How long?
« on: February 26, 2006, 06:43:24 AM »
How long, in general, does it take to crawl sites?  I've been using GSiteCrawler, but I out grew it b/c it couldn't crawl some of my bigger sites.  Unless I set something up wrong, this program seems to be crawling quite slowly.  About how many pages should it be crawling/hour?  Anything I can do to tweak it to be fast?  I've got a 2.2M page site to crawl, and the rate that it's crawling my 200k+ page site, my 2.2M page site will take over a month.
Re: How long?
« Reply #1 on: February 26, 2006, 12:21:39 PM »
Hello,

Sitemap Generator script is crawling your site (fetching the pages with http requests) to make sure that all pages are included in sitemap, so the main factor is how fast the page of your site is loaded (including page generation time).
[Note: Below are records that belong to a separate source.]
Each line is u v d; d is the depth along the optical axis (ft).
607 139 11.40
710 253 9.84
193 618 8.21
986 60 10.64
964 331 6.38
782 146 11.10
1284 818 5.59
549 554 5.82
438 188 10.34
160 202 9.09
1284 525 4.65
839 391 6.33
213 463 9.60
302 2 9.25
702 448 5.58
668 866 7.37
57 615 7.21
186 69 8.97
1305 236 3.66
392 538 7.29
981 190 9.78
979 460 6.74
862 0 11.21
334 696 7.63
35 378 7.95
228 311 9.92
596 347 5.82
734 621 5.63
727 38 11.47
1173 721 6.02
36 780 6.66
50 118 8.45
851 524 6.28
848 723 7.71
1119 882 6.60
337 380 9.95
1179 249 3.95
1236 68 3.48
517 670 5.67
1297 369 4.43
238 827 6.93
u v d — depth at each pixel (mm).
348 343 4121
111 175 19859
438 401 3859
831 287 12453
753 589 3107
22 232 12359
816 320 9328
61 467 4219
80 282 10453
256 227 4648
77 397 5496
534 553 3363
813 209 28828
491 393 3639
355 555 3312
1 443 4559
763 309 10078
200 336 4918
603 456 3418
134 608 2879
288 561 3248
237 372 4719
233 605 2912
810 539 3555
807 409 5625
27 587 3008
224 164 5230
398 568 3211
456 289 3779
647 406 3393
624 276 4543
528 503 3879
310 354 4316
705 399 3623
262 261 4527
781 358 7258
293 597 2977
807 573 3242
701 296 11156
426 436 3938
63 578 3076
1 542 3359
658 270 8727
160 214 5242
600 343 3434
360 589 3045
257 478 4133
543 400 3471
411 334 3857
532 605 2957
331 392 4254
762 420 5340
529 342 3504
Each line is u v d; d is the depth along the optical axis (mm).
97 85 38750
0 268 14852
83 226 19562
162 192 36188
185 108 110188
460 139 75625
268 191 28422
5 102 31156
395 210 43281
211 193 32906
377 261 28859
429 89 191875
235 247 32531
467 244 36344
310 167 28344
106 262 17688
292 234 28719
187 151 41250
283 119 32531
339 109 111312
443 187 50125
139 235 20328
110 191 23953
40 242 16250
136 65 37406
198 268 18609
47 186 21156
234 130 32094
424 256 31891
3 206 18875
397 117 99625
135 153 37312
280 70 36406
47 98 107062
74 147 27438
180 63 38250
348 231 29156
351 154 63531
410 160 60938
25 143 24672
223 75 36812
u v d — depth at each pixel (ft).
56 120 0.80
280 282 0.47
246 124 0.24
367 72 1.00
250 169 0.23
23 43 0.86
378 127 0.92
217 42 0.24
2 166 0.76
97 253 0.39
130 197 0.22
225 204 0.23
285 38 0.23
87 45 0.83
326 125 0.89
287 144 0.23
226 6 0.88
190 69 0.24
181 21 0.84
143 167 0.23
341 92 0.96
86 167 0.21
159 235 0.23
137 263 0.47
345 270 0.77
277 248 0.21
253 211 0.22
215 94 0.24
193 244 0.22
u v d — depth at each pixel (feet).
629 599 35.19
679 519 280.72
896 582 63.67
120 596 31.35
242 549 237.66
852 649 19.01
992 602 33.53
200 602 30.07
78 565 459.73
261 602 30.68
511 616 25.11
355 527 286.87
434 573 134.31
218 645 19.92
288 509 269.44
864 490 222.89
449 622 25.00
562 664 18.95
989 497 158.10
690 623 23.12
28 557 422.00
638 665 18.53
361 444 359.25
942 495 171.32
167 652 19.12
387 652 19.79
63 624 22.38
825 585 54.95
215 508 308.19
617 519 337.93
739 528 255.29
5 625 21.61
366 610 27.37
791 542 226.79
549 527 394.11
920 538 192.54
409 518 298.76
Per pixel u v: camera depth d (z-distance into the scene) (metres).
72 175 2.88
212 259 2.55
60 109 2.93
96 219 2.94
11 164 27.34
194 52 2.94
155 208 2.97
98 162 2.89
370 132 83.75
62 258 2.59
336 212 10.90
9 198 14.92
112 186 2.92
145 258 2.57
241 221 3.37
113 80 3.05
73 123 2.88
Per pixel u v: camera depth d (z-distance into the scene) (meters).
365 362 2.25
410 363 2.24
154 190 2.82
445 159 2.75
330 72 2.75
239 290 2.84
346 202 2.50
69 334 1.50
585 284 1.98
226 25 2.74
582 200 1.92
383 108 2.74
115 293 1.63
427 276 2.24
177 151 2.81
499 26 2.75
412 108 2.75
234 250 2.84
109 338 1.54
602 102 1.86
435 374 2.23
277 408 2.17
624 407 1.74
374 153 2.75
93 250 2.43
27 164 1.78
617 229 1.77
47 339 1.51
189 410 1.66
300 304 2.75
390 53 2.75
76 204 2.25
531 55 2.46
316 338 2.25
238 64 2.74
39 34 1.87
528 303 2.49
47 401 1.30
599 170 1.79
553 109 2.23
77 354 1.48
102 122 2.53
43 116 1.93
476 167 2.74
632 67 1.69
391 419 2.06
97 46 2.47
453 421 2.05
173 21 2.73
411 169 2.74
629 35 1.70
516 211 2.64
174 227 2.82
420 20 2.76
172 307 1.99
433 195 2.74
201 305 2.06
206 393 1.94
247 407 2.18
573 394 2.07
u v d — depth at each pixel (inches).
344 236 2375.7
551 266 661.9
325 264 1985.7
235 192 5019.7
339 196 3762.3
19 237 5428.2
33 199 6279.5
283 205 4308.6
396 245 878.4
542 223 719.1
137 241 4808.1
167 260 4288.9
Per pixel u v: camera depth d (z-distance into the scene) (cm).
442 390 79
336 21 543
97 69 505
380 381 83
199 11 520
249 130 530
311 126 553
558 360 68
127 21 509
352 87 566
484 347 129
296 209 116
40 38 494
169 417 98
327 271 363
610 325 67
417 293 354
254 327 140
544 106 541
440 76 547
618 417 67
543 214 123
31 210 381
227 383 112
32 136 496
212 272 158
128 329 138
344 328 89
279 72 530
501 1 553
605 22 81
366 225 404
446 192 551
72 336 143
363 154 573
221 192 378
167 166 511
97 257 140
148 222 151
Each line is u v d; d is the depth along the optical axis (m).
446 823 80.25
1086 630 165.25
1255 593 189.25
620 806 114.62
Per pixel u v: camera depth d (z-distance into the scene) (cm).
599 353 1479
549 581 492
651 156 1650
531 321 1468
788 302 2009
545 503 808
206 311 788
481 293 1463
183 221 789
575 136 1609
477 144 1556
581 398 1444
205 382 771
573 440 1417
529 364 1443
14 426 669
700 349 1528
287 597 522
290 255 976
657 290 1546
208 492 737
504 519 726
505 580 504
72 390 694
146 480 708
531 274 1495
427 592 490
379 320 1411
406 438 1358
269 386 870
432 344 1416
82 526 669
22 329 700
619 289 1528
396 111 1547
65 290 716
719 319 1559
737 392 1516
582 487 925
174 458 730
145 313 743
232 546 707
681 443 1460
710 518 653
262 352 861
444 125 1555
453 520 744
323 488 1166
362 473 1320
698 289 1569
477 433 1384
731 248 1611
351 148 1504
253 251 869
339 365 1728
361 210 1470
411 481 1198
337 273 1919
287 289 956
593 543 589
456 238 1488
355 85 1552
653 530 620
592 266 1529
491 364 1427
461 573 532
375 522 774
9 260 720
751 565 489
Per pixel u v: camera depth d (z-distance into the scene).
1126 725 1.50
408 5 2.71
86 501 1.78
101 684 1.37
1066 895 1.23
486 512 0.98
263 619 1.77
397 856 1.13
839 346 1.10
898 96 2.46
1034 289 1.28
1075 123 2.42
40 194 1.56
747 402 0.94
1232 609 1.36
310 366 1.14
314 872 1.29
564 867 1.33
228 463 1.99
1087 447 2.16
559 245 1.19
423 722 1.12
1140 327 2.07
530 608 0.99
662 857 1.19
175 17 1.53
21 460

Since the script is running on the same host where your website is running, the network connection is performed significantly faster than desktop application running on your computer.
You will find more details here: https://www.xml-sitemaps.com/forum/index.php/topic,95.msg387.html#msg387

Please note that you can greatly improve generation time using "Do not parse URLs" (pages included into sitemap, but not downloaded by the script) and "Exclude URLs" (do not include into sitemap).
Re: How long?
« Reply #2 on: February 26, 2006, 12:25:40 PM »
Yeah, ok, that makes sense.

1) What's the biggest site the SiteMap Generator has crawled?
2) Are the sitemap files created along the way, or are they all created once all the crawling is done?  For example, my 2.2M page site will need 45ish sitemaps.  As it crawls 50k, then 100k, etc will I see the sitemaps created along the way, or will it wait until the very end before it creates those files?
Re: How long?
« Reply #3 on: March 01, 2006, 05:02:15 PM »
Hello,

1. we're not able  to say exactly how many URLs have included in sitemap our customers, but you can find some examples at our testimonials page :)
2. All data is collected first and the sitemaps are splitted and index file created. This is required to avoid having duplicate URLs added and endless loops in lined pages.